According to Gemini’s blog post, traders who have a Gemini account can convert U.S. dollars 1:1 into Gemini Dollars and withdraw them to a specified Ethereum address. Conversely, if they move Gemini Dollars back into their Gemini account, they can convert them back into fiat.

Gemini says U.S. dollars backing its stablecoin will be kept in a U.S.-based State Street Bank and insured through the Federal Deposit Insurance Corporation’s “pass-through” deposit insurance program, subject to applicable limitations. Independent auditor BPM Accounting and Consulting will review the company’s bank holdings on a monthly basis. Also, the smart contract controlling the Gemini Dollar has been audited by Trail of Bits.

When Bitcoin Magazine asked if Gemini has plans to integrate the new stablecoin into other services or platforms, such as wallets, point-of-sale platforms or other exchanges, its response was non-committal:

“As the Gemini dollar is an ERC20 token on the open source Ethereum network, it can be sent to any Ethereum address. We look forward to its adoption by third parties, including other exchanges and wallet providers.”
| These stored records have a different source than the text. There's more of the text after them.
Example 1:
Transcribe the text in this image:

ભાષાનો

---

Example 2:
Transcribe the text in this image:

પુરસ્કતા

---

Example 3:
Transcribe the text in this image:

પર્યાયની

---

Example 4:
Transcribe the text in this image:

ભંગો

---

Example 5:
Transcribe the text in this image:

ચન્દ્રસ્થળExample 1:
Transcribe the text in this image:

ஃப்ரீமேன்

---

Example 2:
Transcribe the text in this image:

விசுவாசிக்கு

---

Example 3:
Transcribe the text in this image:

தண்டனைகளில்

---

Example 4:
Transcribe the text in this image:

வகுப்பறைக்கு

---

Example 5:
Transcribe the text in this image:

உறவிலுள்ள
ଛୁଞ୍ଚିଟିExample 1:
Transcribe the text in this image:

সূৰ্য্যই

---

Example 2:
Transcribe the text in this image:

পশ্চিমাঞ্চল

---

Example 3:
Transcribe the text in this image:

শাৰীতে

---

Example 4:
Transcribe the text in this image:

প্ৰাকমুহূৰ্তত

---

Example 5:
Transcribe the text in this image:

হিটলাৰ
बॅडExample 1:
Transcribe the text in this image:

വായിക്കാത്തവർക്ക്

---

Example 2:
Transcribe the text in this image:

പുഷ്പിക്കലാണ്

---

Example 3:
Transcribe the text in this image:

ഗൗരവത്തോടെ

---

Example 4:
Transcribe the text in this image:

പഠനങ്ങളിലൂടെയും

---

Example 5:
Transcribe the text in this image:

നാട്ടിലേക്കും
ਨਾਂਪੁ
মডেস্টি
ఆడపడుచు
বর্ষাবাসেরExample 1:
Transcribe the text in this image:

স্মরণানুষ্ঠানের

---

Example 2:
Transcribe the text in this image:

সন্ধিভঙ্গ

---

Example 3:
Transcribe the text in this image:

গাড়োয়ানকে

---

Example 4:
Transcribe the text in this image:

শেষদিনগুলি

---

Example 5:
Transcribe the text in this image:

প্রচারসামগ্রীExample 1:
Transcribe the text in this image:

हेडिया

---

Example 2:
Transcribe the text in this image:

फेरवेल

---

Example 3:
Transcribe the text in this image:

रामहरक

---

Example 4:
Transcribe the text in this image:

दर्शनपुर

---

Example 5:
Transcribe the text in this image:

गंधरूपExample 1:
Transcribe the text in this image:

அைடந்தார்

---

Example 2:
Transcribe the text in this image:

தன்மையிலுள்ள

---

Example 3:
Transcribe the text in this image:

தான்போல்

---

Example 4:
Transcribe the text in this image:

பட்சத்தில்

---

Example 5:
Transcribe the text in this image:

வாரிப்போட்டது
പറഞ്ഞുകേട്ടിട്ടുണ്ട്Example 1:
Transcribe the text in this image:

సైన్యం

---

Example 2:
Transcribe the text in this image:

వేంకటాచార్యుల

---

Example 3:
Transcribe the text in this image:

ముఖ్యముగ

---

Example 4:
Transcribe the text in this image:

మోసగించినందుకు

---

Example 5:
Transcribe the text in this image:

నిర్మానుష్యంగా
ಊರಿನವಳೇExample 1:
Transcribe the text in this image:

In Paxos’ case, customers can purchase and redeem tokens directly through Paxos.com. According to the company’s press release, investors using the itBit exchange or OTC desk will be able to redeem their crypto holdings for Paxos Standard “instantaneously.” itBit will also trade Paxos Standard tokens OTC.

Paxos says it works with a third-party, independent public accounting firm to monthly review and attest that Paxos Standard tokens are fully backed by actual dollars. Additionally, the Paxos Standard smart contract has been audited by blockchain auditor (Nomic Labs) to ensure that the code is solid and operates the way it is supposed to.

According to the NYDFT, both Paxos and Gemini will be subject to charter revocation if they fail to comply with any of the provisions of the agency’s approval.